Proper deployment of any virtual technology, or any host-based process for that matter, on a Linux operating system should involve the use of mandatory access controls, such as SELinux (Security-Enhanced Linux) or AppArmor. For SELinux, there is the sVirt
project that specifically provides controls for virtualization, including QEMU. So, in my own professional opinion, any organization running sVirt (which is a whole lot of them) has limited to no risk from VENOM. Now the use of SELinux is also something that is recommended as a best practice for Linux container deployment, like Docker, and will limit the risk of any potential sandbox breakouts with that technology as well.
I'm not saying users shouldn't patch for VENOM—and there are patches now available from the major Linux vendors. What I am saying is that this isn't a cataclysmic vulnerability that anyone is exploiting today. VENOM is a legitimate vulnerability that can be mitigated through proper process controls that all Linux system administrators should already be using.
There have been virtualization vulnerabilities in the last years far worse than VENOM that didn't get the Heartbleed-branded treatment. Most notably is CVE-2014-7188
, or what I like to refer to as The Xen Vulnerability That Rebooted the Public Cloud. That vulnerability was never publicly branded by a security firm and didn't receive the same media hype, but was vastly more impactful and dangerous. Amazon, Rackspace and IBM carefully coordinated that vulnerability, and each had to reboot their clouds to fix the issue.

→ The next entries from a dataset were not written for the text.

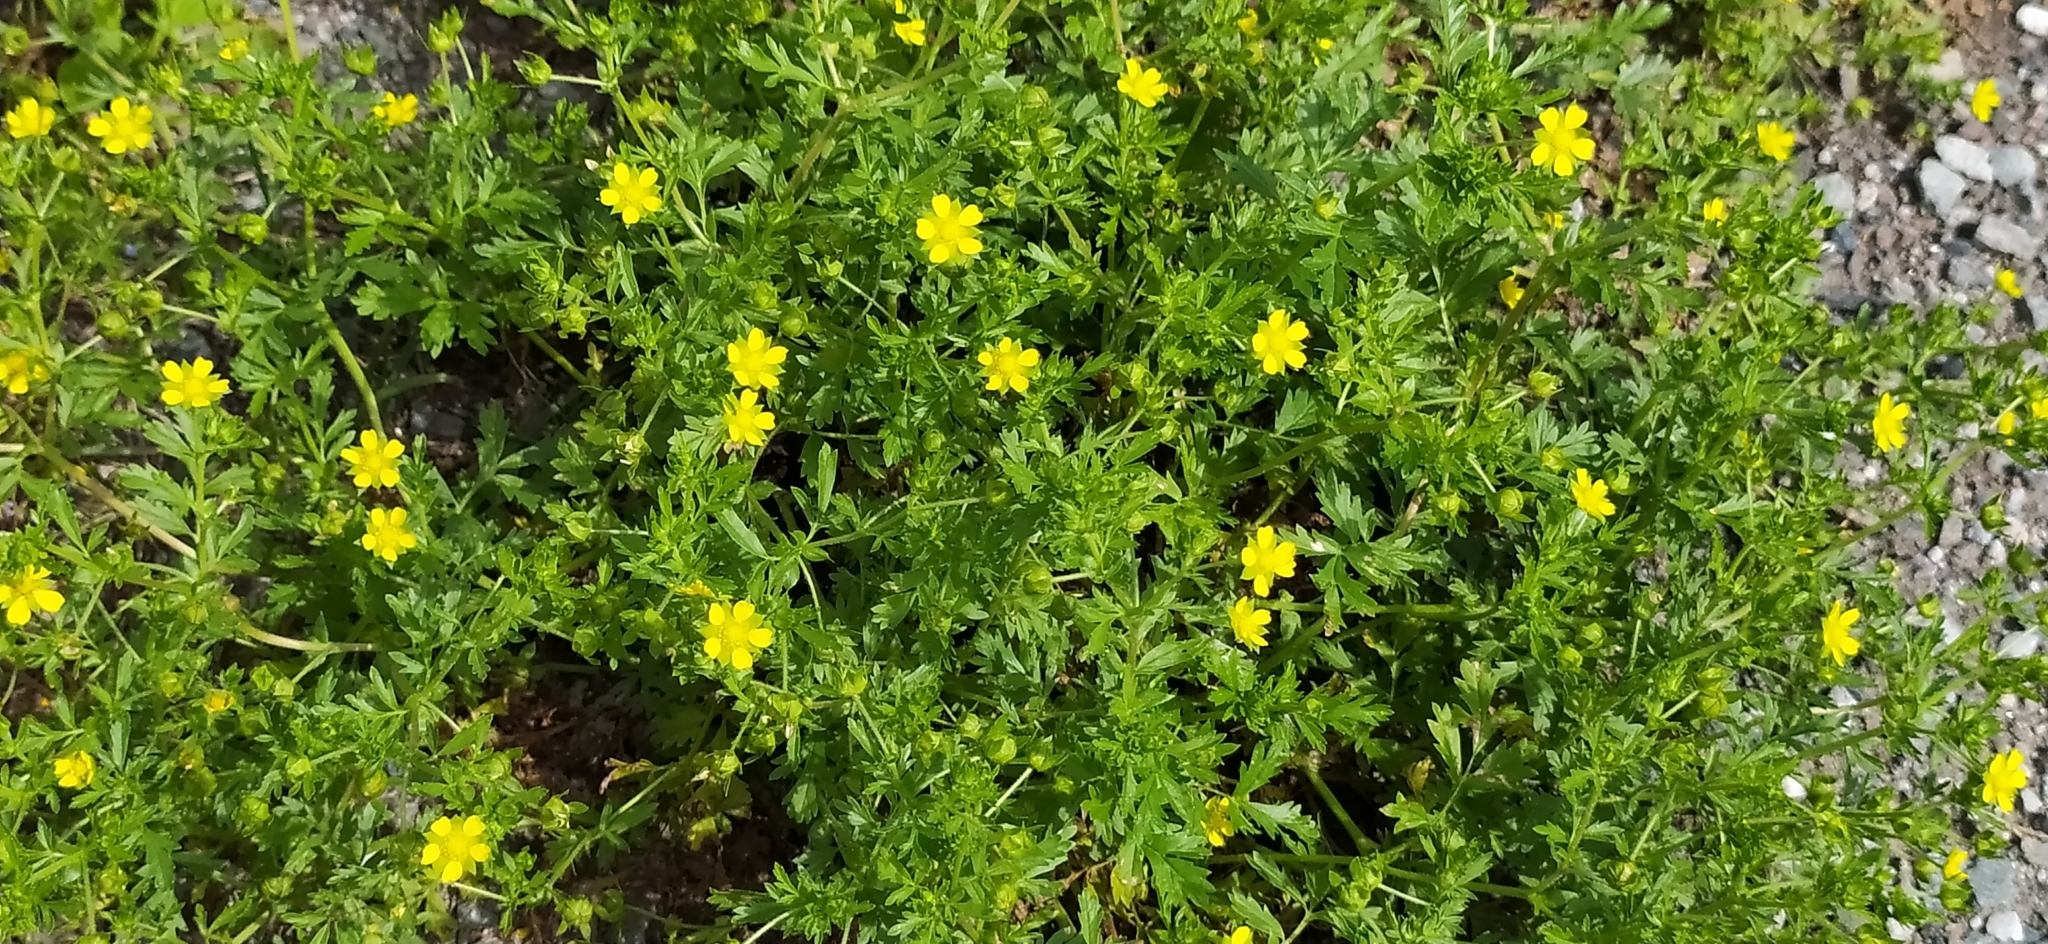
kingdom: Plantae
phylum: Tracheophyta
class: Magnoliopsida
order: Rosales
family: Rosaceae
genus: Potentilla
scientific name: Potentilla supina
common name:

So why is it that security vendors are all chasing the next Heartbleed? Why is there a need to brand and hype vulnerability disclosures? The simple answer, of course, is that by branding a vulnerability, a security vendor perhaps hopes to gain further exposure for its own brand and expertise. There is some notoriety in finding that next big vulnerability, the vulnerability that could destroy the Web and cause massive financial losses.
The hunt for the next Heartbleed is a very noble pursuit, if done properly. By looking for deeply embedded bugs, hidden vulnerabilities that could expose millions to risk can be fixed. The concern is that not every vulnerability is in fact "the next big thing," and by overhyping vulnerabilities, there is a risk of desensitizing the market. Not quite a "crying wolf" scenario, but close.
VENOM is an interesting flaw, and I'm glad the CrowdStrike researchers found it and responsibly disclosed it so it could get patched. That said, vulnerabilities are responsibly disclosed and patched every day. Most will never get a logo or a branded Website, and that's the way it should be. Vulnerability patching is just part of daily operations. It's not a unicorn or a unique event; it's just the new normal.